━━━━━ DOCUMENT SEGMENT ━━━━━

The centrepiece of day 2 though was of course my very own talk on how we at Caplin Systems are using Go in our Continuous Delivery system 🙂 I was invited to present a session on how Go is helping us achieve our Continuous Integration goals, and how we are using it to implement our own brand of Continuous Delivery. I’ve embedded my presentation above – sorry it’s not a video. I won’t go into too much detail (I’ll save you the lecture), but basically we’re using build pipelines along with a high degree of automated tests to deliver builds which are suitable for deployment. The other feature I have to mention is how Go manages multiple agents. We have about 60 active agents which Go manages. A build can be farmed out to any of these 60 agents, and if a particular resource is needed (let’s say I need to run a test on a particular OS, like Centos) then Go can be configured to send the builds to the right agents. Particular builds can be configured to be excluded from certain agents, meaning the system is highly configurable.

In the afternoon we had an open-space session, during which I spent most of my time with a group discussing database deployments and how to bring db changes under Continuous Integration. It seems there are still a lot of people around who feel that this aspect is largely overlooked with respect to Continuous Integration, and this was reflected in the way people were talking about using manual db compare tools as a way of deploying db changes to production. My own feelings on this are that database changes should be treated more like code changes, with each change scripted and deployed as a code change would be. There needn’t be destructive changes, and a good set of test data should help catch the issues that are often only found in production.

━━━━━

PROBLEM. Return the conference write-up above, word for word and in full.

━━━━━ SUPPLIED MATERIAL ━━━━━

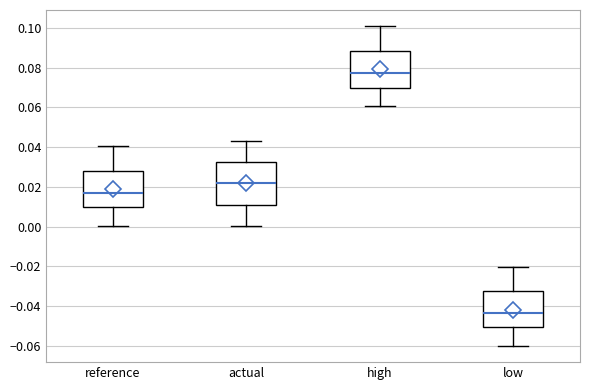

Which box is the tallest, from its lower edge to its upper edge?

actual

━━━━━

RESULT.
The centrepiece of day 2 though was of course my very own talk on how we at Caplin Systems are using Go in our Continuous Delivery system 🙂 I was invited to present a session on how Go is helping us achieve our Continuous Integration goals, and how we are using it to implement our own brand of Continuous Delivery. I’ve embedded my presentation above – sorry it’s not a video. I won’t go into too much detail (I’ll save you the lecture), but basically we’re using build pipelines along with a high degree of automated tests to deliver builds which are suitable for deployment. The other feature I have to mention is how Go manages multiple agents. We have about 60 active agents which Go manages. A build can be farmed out to any of these 60 agents, and if a particular resource is needed (let’s say I need to run a test on a particular OS, like Centos) then Go can be configured to send the builds to the right agents. Particular builds can be configured to be excluded from certain agents, meaning the system is highly configurable.

In the afternoon we had an open-space session, during which I spent most of my time with a group discussing database deployments and how to bring db changes under Continuous Integration. It seems there are still a lot of people around who feel that this aspect is largely overlooked with respect to Continuous Integration, and this was reflected in the way people were talking about using manual db compare tools as a way of deploying db changes to production. My own feelings on this are that database changes should be treated more like code changes, with each change scripted and deployed as a code change would be. There needn’t be destructive changes, and a good set of test data should help catch the issues that are often only found in production.